A verbatim reproduction of the lines below, from the line containing "Trương Bảo Kiệt" through the line containing "## Individual Contribution: Advanced", both ends included, is the whole required output.

----

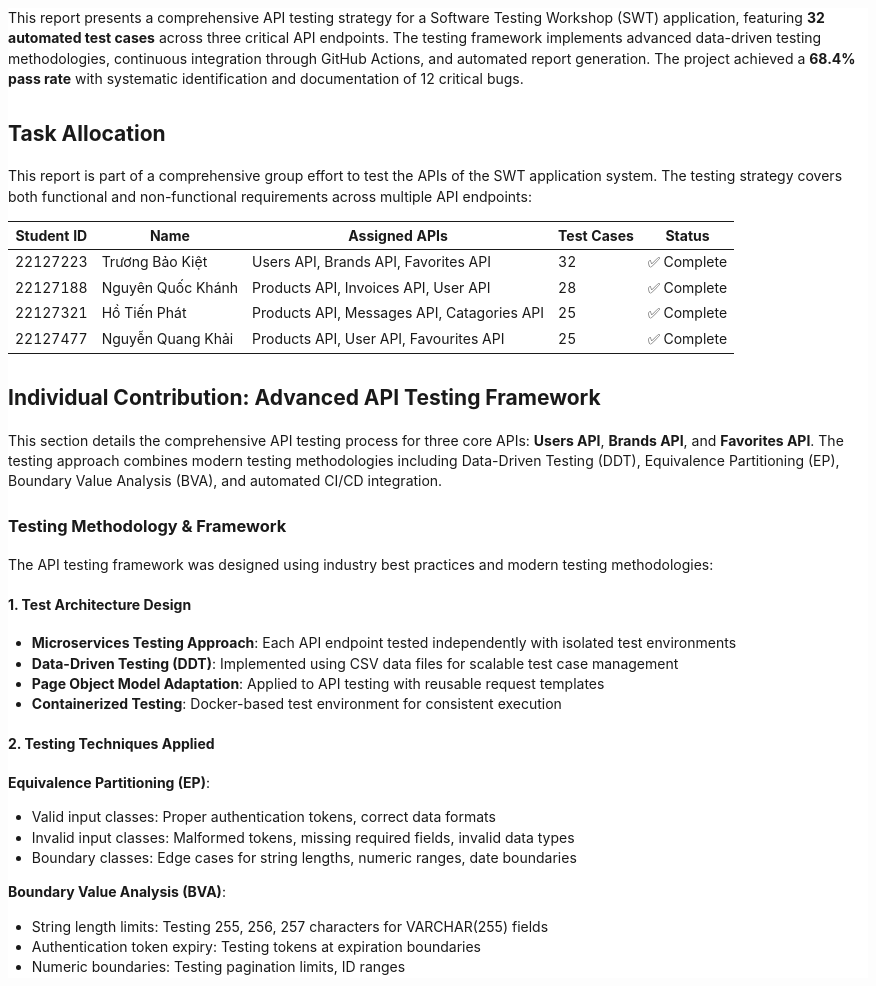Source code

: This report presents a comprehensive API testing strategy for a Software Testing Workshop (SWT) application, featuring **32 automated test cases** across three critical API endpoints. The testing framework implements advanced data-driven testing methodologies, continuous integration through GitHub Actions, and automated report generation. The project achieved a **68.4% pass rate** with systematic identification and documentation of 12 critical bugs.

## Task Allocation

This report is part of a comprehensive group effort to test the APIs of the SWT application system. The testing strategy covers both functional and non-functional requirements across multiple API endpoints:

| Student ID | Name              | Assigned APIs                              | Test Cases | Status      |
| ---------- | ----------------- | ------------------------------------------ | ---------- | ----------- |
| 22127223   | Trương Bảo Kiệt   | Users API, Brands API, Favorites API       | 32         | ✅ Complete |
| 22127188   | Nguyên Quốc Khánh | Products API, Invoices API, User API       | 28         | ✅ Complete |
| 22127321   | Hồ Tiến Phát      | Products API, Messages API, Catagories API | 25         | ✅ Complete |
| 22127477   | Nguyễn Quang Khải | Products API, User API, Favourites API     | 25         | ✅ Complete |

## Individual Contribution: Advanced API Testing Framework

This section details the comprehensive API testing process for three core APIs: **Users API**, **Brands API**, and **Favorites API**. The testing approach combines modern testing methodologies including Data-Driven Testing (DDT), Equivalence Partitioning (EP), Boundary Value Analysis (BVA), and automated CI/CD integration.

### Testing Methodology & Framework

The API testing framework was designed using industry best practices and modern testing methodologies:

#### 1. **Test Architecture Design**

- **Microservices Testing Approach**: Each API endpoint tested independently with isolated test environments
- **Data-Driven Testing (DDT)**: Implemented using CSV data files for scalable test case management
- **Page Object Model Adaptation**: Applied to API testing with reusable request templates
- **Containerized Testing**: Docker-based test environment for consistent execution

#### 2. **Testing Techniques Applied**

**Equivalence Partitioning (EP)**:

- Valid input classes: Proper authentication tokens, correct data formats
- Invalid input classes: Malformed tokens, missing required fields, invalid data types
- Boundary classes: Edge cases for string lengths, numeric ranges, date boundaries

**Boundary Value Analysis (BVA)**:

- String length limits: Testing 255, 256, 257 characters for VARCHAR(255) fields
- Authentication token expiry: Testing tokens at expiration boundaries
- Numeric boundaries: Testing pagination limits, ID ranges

----

Your response.
| 22127223   | Trương Bảo Kiệt   | Users API, Brands API, Favorites API       | 32         | ✅ Complete |
| 22127188   | Nguyên Quốc Khánh | Products API, Invoices API, User API       | 28         | ✅ Complete |
| 22127321   | Hồ Tiến Phát      | Products API, Messages API, Catagories API | 25         | ✅ Complete |
| 22127477   | Nguyễn Quang Khải | Products API, User API, Favourites API     | 25         | ✅ Complete |

## Individual Contribution: Advanced API Testing Framework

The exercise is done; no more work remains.